Where in the listing does the string "revendiquée" appear? Copy every line that holds it.

* [Available records]
>>>>>

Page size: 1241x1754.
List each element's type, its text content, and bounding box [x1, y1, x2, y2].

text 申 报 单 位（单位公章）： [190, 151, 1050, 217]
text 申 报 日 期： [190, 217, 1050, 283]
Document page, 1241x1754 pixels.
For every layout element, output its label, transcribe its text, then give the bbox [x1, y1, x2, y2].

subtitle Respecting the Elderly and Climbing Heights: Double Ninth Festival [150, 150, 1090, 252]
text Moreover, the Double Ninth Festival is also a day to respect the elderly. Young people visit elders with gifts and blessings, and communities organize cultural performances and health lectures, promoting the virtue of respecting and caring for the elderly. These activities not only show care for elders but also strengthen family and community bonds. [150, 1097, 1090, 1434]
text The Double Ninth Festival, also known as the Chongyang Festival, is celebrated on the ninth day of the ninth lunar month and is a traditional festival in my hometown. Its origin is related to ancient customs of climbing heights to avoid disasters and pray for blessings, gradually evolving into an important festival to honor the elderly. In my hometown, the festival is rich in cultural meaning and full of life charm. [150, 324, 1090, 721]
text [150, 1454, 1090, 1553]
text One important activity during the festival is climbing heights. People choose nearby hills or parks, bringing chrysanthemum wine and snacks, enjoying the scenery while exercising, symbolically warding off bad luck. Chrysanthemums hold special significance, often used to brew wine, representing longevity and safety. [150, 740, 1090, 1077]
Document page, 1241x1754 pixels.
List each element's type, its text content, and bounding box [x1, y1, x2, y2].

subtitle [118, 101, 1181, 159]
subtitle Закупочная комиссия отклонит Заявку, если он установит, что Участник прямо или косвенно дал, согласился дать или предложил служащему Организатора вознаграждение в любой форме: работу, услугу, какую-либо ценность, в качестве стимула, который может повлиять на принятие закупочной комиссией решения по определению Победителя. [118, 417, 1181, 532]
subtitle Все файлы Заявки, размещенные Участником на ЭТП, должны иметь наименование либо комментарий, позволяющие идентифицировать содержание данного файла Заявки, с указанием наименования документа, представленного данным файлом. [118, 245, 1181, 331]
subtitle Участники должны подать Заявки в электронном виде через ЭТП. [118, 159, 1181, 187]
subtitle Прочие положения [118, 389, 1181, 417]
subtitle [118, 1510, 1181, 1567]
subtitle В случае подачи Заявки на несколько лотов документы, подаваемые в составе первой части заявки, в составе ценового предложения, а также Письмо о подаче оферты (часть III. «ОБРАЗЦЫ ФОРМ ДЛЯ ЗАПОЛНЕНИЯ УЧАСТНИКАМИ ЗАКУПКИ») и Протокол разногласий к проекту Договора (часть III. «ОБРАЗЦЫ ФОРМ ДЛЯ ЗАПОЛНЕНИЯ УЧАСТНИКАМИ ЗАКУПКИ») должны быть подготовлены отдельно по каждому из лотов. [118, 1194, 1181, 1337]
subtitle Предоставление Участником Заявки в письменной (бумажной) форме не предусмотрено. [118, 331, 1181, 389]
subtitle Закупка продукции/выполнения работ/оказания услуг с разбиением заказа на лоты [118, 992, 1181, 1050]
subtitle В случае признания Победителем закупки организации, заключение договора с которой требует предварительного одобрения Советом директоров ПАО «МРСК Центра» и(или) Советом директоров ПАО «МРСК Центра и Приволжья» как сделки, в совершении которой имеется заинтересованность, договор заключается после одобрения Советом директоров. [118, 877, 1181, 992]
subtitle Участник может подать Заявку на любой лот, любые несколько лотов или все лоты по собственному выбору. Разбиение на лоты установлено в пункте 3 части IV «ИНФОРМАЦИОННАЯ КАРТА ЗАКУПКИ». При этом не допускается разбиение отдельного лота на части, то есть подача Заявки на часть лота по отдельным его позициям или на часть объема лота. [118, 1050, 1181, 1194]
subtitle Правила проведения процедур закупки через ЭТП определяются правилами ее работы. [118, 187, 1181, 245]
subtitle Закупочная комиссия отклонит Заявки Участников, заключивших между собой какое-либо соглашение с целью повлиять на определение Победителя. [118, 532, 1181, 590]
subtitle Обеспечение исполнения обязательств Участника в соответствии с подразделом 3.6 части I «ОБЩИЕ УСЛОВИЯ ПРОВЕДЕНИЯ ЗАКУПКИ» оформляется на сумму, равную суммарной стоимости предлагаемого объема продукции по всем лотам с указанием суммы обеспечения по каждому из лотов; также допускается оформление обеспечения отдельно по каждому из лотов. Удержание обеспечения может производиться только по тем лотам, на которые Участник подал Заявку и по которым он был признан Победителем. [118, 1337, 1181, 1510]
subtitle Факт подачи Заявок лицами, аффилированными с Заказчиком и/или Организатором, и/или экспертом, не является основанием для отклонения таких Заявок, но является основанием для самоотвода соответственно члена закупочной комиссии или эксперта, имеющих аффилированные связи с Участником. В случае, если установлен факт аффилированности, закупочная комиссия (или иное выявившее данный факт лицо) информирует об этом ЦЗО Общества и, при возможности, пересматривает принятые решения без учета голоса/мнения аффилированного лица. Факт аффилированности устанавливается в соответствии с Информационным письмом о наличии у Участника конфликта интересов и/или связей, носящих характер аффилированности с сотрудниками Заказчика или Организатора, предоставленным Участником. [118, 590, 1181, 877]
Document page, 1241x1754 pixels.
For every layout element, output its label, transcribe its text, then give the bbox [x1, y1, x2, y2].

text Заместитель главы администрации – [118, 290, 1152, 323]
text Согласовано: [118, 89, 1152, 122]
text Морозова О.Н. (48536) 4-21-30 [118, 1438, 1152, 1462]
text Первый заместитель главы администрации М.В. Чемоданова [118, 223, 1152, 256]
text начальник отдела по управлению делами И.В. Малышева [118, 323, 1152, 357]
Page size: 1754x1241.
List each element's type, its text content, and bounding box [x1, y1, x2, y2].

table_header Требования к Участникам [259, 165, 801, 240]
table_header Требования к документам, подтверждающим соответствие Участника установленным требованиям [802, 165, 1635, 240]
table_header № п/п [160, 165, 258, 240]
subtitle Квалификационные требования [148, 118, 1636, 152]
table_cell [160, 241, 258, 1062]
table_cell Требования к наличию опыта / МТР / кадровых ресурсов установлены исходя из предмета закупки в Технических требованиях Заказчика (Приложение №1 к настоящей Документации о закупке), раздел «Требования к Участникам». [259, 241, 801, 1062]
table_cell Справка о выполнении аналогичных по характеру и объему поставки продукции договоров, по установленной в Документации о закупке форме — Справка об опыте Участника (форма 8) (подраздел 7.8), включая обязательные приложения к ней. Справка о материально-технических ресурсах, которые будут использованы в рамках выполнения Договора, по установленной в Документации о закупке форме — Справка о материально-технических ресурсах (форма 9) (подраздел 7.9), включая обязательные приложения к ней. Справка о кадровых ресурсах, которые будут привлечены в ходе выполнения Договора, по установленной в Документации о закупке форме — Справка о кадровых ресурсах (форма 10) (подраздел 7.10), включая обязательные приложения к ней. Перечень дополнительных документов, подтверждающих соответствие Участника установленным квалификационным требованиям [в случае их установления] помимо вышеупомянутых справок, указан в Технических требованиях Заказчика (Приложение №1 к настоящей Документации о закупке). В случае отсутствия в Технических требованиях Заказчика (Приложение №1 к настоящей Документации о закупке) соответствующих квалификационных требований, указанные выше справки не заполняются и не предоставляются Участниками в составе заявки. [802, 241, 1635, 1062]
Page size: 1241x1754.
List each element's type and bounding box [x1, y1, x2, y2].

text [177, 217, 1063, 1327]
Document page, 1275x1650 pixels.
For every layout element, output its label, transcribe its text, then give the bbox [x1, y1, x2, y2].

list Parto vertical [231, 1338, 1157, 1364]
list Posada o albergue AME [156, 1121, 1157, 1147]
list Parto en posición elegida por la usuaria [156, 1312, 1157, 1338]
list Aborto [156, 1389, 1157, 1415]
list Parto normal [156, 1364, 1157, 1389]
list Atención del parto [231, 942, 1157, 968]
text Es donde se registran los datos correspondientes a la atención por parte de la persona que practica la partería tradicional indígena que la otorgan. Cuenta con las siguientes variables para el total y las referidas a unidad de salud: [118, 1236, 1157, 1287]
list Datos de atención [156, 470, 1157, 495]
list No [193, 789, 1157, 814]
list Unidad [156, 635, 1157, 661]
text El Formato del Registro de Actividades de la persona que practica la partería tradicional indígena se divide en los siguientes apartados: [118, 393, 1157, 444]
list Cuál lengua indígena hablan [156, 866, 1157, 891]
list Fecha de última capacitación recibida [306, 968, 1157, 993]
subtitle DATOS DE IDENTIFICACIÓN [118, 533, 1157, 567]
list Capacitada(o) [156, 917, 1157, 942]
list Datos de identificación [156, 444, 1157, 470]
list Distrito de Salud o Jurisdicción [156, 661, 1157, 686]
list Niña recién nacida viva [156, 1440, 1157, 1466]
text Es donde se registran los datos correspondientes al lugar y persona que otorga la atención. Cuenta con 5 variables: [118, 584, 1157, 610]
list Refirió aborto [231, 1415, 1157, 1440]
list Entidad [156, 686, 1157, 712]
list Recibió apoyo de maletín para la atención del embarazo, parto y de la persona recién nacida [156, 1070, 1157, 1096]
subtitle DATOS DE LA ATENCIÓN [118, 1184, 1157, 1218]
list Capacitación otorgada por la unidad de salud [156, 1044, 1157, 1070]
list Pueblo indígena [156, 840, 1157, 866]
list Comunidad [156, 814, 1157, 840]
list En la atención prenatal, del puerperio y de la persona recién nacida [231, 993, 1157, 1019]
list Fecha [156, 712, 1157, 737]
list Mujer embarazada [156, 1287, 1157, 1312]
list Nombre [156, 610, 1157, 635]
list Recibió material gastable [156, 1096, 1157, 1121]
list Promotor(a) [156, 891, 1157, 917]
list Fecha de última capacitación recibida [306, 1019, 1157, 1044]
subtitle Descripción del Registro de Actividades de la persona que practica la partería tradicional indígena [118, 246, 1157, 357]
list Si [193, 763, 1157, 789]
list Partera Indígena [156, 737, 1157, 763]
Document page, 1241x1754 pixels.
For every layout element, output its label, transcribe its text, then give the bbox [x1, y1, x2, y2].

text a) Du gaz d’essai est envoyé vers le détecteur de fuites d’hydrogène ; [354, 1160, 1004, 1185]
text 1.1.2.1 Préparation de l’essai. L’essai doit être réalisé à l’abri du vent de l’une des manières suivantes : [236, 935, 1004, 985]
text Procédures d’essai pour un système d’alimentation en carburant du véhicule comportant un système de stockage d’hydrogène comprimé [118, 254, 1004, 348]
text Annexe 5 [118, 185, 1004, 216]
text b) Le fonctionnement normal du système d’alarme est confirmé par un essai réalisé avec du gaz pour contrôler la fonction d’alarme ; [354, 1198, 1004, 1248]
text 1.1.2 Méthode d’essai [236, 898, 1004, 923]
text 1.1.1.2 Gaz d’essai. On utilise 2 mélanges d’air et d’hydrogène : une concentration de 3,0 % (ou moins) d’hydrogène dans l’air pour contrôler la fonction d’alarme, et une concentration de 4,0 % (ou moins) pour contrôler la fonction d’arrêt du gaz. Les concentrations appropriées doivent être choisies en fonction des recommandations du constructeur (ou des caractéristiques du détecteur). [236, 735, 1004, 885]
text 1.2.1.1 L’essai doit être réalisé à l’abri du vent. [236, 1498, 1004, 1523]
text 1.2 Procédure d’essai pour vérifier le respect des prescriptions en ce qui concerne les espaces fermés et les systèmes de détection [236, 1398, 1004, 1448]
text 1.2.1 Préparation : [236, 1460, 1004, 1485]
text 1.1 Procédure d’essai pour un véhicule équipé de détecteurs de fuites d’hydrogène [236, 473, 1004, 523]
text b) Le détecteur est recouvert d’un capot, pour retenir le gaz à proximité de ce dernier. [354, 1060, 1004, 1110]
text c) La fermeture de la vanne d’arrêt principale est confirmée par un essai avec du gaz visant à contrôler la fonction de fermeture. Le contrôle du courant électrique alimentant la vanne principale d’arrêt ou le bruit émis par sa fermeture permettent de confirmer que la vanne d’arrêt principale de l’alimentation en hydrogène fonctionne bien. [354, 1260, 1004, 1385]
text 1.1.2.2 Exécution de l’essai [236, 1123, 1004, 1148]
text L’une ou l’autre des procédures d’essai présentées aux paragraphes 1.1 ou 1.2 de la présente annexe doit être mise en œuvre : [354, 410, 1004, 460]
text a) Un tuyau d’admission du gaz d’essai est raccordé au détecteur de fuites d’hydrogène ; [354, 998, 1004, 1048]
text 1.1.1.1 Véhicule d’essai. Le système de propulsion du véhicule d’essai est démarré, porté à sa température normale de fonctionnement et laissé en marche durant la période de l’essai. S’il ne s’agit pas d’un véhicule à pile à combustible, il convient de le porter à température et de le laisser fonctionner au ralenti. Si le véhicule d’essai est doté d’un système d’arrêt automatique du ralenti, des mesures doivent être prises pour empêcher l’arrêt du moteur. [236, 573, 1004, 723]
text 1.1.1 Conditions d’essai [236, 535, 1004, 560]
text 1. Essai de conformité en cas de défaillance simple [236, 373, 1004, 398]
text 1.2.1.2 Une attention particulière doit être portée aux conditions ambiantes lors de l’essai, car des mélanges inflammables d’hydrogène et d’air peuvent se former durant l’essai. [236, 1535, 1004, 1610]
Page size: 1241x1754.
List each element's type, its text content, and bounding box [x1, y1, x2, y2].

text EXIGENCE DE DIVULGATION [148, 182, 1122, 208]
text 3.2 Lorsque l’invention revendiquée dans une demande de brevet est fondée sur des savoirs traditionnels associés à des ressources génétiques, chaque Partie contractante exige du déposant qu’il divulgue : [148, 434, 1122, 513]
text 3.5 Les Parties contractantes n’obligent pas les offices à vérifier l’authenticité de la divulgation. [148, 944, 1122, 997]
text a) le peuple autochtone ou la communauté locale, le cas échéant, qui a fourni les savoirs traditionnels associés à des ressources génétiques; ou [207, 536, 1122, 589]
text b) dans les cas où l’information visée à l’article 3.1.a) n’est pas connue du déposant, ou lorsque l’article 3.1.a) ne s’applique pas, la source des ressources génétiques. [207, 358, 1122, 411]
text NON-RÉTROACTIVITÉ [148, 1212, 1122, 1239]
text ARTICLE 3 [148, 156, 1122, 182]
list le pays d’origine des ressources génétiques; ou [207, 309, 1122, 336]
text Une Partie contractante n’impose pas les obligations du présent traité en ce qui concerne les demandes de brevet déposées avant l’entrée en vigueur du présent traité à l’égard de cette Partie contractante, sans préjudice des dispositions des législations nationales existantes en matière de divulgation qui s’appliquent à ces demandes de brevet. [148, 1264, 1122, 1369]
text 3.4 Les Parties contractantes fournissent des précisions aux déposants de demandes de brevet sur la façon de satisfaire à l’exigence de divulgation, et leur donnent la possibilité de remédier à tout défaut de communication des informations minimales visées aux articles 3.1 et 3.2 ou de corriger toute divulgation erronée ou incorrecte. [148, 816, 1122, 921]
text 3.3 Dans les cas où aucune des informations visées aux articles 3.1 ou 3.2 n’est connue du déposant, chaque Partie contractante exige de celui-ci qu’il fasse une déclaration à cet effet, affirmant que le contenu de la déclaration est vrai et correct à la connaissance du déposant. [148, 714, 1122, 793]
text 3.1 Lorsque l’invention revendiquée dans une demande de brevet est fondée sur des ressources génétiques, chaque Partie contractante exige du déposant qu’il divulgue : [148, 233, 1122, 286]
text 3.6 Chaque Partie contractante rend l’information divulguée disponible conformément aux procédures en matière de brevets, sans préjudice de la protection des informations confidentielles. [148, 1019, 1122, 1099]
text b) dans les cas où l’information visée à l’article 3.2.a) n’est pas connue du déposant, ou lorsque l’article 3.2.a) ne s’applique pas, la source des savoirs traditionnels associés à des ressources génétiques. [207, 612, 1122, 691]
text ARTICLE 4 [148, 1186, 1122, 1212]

<<<<<

* [Response to the task]
text 3.2 Lorsque l’invention revendiquée dans une demande de brevet est fondée sur des savoirs traditionnels associés à des ressources génétiques, chaque Partie contractante exige du déposant qu’il divulgue : [148, 434, 1122, 513]
text 3.1 Lorsque l’invention revendiquée dans une demande de brevet est fondée sur des ressources génétiques, chaque Partie contractante exige du déposant qu’il divulgue : [148, 233, 1122, 286]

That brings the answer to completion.